Brief — Copy all lines in the data that contain the string "hand".
(Material for this task Opens)
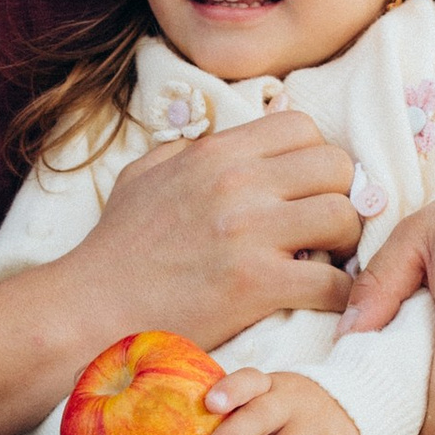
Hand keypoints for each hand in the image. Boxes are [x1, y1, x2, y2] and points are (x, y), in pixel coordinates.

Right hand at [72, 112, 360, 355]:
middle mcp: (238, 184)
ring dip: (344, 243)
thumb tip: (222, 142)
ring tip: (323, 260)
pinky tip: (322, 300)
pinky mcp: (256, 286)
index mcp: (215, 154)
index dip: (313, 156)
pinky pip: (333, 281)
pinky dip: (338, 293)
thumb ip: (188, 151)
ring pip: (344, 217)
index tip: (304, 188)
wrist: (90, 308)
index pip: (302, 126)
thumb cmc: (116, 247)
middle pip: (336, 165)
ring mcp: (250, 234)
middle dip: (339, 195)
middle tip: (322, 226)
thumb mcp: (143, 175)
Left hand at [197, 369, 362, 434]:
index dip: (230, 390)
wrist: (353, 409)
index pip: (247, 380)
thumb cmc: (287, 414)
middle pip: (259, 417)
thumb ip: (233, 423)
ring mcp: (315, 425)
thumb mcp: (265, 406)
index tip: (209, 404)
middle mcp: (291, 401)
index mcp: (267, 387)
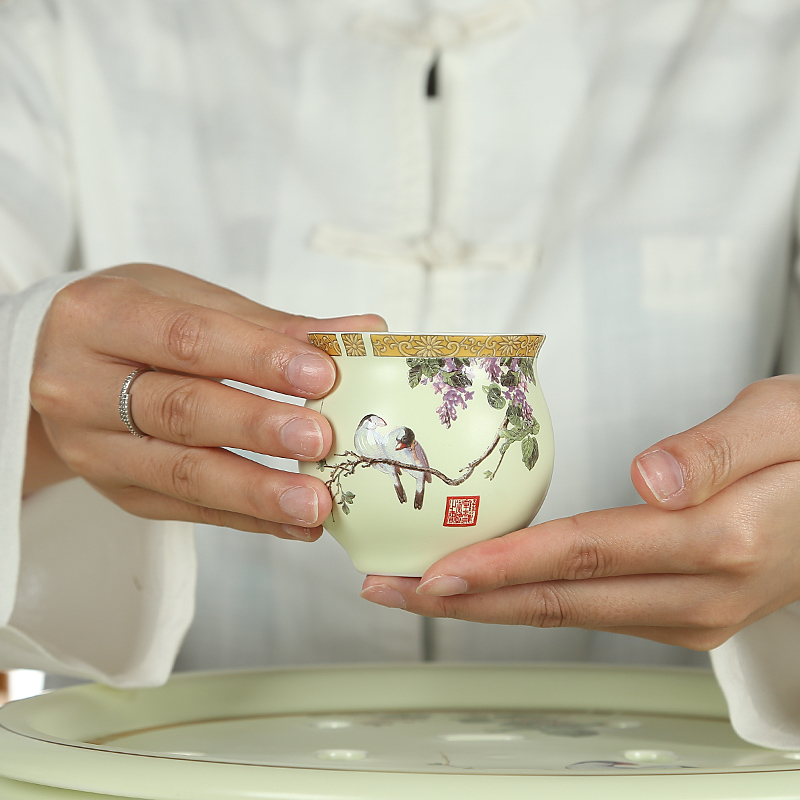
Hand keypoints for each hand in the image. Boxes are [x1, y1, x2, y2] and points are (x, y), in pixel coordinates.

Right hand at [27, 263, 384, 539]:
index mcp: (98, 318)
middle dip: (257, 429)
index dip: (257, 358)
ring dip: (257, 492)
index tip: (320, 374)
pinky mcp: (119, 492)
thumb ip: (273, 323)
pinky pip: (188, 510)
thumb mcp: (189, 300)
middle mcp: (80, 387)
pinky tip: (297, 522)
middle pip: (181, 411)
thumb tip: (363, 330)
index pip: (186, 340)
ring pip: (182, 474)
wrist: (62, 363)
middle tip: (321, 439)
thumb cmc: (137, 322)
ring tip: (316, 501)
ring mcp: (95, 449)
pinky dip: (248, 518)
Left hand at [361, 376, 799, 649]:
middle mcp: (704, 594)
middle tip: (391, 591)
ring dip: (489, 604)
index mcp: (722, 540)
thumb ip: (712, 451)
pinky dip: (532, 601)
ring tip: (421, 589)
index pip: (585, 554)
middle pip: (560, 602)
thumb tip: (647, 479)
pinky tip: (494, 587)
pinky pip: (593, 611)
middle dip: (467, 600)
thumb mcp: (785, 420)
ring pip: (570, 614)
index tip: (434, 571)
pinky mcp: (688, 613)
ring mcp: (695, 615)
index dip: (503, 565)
(Material for this task Closes)
Expected answer —
Hand keypoints for each hand in the image. Boxes are [x1, y1, x2, y2] and points are (x, y), in pixel coordinates.
Right hand at [72, 112, 360, 355]:
Left hand at [197, 369, 362, 434]:
Hand keypoints for each hand in the image. Boxes are [x1, y1, x2, y2] and points are (x, y), in pixel coordinates.
Right hand at [27, 263, 384, 539]:
Left hand at [361, 376, 799, 649]:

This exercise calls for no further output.